There are no appointed reviewers as such, though you may nominate some members of the editorial panel whom you would like to be invited to comment. Any subscriber or panel member may comment. You may revise or withdraw your draft at any time. You are not obliged to modify your paper to suit the views of any particular panel member or editor.
When a quorum of the panel have stated that in their view it is of high quality, and relevant, it will be posted on the inner list and simultaneously in hypertext on the web.
From time to time, collated papers may also be issued in hard copy by Southern Cross University Press.
Copyright and research permission
There are two conditions which may influence your decision to submit a draft to ARI. You should read the following. Your submission of material to ARI will be taken as signifying agreement to these conditions.
First, copyright. Copyright is vested jointly in the author(s) and the journal. You are able to use the material as you wish without our permission. (There is an exception if you later offer it for publication elsewhere.
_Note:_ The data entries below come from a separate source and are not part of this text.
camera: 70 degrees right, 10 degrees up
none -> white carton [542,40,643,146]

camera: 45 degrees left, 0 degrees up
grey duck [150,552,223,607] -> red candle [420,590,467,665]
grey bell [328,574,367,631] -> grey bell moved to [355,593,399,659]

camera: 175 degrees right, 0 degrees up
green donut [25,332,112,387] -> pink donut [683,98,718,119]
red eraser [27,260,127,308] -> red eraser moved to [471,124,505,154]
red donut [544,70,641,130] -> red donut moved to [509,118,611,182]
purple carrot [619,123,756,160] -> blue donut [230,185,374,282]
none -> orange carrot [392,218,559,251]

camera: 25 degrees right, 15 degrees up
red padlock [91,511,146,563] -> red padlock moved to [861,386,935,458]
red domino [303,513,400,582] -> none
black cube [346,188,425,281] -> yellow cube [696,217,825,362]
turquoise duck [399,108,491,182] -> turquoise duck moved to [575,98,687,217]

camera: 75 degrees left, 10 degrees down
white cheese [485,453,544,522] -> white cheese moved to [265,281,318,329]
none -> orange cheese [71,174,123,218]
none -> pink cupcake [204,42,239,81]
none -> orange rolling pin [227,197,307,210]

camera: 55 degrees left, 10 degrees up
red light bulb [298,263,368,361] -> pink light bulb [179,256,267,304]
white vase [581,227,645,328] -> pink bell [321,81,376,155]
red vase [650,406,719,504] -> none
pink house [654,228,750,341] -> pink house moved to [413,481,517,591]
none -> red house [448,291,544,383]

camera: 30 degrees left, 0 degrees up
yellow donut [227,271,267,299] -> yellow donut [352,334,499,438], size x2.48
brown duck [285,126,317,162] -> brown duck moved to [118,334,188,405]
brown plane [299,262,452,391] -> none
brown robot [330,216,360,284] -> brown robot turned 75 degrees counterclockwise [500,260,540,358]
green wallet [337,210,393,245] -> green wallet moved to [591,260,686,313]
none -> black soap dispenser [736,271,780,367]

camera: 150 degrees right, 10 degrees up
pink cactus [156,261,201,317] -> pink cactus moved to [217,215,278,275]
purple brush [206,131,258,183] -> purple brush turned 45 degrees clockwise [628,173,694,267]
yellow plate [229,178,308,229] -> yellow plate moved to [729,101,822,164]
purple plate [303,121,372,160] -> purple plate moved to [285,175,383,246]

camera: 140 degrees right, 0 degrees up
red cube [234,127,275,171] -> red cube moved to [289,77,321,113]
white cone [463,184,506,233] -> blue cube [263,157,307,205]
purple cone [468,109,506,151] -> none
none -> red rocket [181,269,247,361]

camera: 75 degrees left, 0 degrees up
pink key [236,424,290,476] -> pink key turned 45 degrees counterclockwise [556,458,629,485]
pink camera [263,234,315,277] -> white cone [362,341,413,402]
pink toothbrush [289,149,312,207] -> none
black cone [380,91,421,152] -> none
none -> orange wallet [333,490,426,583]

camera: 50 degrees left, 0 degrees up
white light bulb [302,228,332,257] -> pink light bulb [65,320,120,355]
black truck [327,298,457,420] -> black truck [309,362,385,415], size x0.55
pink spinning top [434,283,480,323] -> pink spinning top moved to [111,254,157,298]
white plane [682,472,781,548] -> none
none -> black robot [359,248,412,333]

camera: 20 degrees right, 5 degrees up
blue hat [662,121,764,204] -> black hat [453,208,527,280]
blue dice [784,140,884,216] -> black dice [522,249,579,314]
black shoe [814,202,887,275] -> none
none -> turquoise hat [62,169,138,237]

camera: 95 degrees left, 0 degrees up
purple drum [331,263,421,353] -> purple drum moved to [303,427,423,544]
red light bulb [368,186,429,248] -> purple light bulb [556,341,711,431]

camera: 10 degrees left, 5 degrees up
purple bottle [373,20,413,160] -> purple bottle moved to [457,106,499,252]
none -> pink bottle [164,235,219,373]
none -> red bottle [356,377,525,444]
We ask that you make clear to the intending publisher that it has already been published. We require that ARI is identified in that later publication as the original vehicle for publication.) We retain the right to publish and republish your material in ARI (text, hypertext and hard copy).
You should note that material published in the journal in its various forms will include an explicit copyright waiver. This will say:Copyright © [year] Action research international and [author's name]. May be used with appropriate acknowledgment for any educational or training purpose without further permission
No royalties are paid for publication in ARI, either in the electronic or hard-copy formats.
Second, research permission. The subscribers to ARI form an active action research community. We research our own practice. You should assume that anything you post on ARI is a public document. It, and the accompanying discussion, may be analysed for research and evaluation purposes.